Format the lines of every record below as a numbered list, omitting any blank lines.

[Saved data entries]
◆ ◆ ◆ ◆ ◆

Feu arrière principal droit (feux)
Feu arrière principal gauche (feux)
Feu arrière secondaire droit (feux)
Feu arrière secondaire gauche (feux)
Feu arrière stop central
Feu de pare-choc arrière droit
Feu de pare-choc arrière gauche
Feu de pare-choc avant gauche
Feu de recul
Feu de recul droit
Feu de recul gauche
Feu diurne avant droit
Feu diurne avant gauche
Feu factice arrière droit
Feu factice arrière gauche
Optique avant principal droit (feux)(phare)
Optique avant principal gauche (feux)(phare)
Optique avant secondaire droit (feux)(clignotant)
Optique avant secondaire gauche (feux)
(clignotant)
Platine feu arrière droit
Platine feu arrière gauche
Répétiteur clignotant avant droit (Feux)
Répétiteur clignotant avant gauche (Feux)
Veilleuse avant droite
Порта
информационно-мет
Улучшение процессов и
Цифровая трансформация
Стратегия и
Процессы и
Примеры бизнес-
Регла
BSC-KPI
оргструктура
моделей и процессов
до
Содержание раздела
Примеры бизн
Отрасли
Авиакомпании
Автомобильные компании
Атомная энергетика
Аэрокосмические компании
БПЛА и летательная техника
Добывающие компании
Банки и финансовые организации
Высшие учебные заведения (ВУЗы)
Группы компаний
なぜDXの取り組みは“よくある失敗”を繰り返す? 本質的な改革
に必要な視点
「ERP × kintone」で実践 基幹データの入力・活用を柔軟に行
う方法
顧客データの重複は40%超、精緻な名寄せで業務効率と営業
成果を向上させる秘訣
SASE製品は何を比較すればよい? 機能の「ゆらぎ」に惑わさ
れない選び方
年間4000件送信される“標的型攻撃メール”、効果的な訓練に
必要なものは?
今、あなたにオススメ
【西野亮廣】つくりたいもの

◆ ◆ ◆ ◆ ◆

**THE ANSWER**:
1. Feu arrière principal droit (feux)
2. Feu arrière principal gauche (feux)
3. Feu arrière secondaire droit (feux)
4. Feu arrière secondaire gauche (feux)
5. Feu arrière stop central
6. Feu de pare-choc arrière droit
7. Feu de pare-choc arrière gauche
8. Feu de pare-choc avant gauche
9. Feu de recul
10. Feu de recul droit
11. Feu de recul gauche
12. Feu diurne avant droit
13. Feu diurne avant gauche
14. Feu factice arrière droit
15. Feu factice arrière gauche
16. Optique avant principal droit (feux)(phare)
17. Optique avant principal gauche (feux)(phare)
18. Optique avant secondaire droit (feux)(clignotant)
19. Optique avant secondaire gauche (feux)
20. (clignotant)
21. Platine feu arrière droit
22. Platine feu arrière gauche
23. Répétiteur clignotant avant droit (Feux)
24. Répétiteur clignotant avant gauche (Feux)
25. Veilleuse avant droite
26. Порта
27. информационно-мет
28. Улучшение процессов и
29. Цифровая трансформация
30. Стратегия и
31. Процессы и
32. Примеры бизнес-
33. Регла
34. BSC-KPI
35. оргструктура
36. моделей и процессов
37. до
38. Содержание раздела
39. Примеры бизн
40. Отрасли
41. Авиакомпании
42. Автомобильные компании
43. Атомная энергетика
44. Аэрокосмические компании
45. БПЛА и летательная техника
46. Добывающие компании
47. Банки и финансовые организации
48. Высшие учебные заведения (ВУЗы)
49. Группы компаний
50. なぜDXの取り組みは“よくある失敗”を繰り返す? 本質的な改革
51. に必要な視点
52. 「ERP × kintone」で実践 基幹データの入力・活用を柔軟に行
53. う方法
54. 顧客データの重複は40%超、精緻な名寄せで業務効率と営業
55. 成果を向上させる秘訣
56. SASE製品は何を比較すればよい? 機能の「ゆらぎ」に惑わさ
57. れない選び方
58. 年間4000件送信される“標的型攻撃メール”、効果的な訓練に
59. 必要なものは?
60. 今、あなたにオススメ
61. 【西野亮廣】つくりたいもの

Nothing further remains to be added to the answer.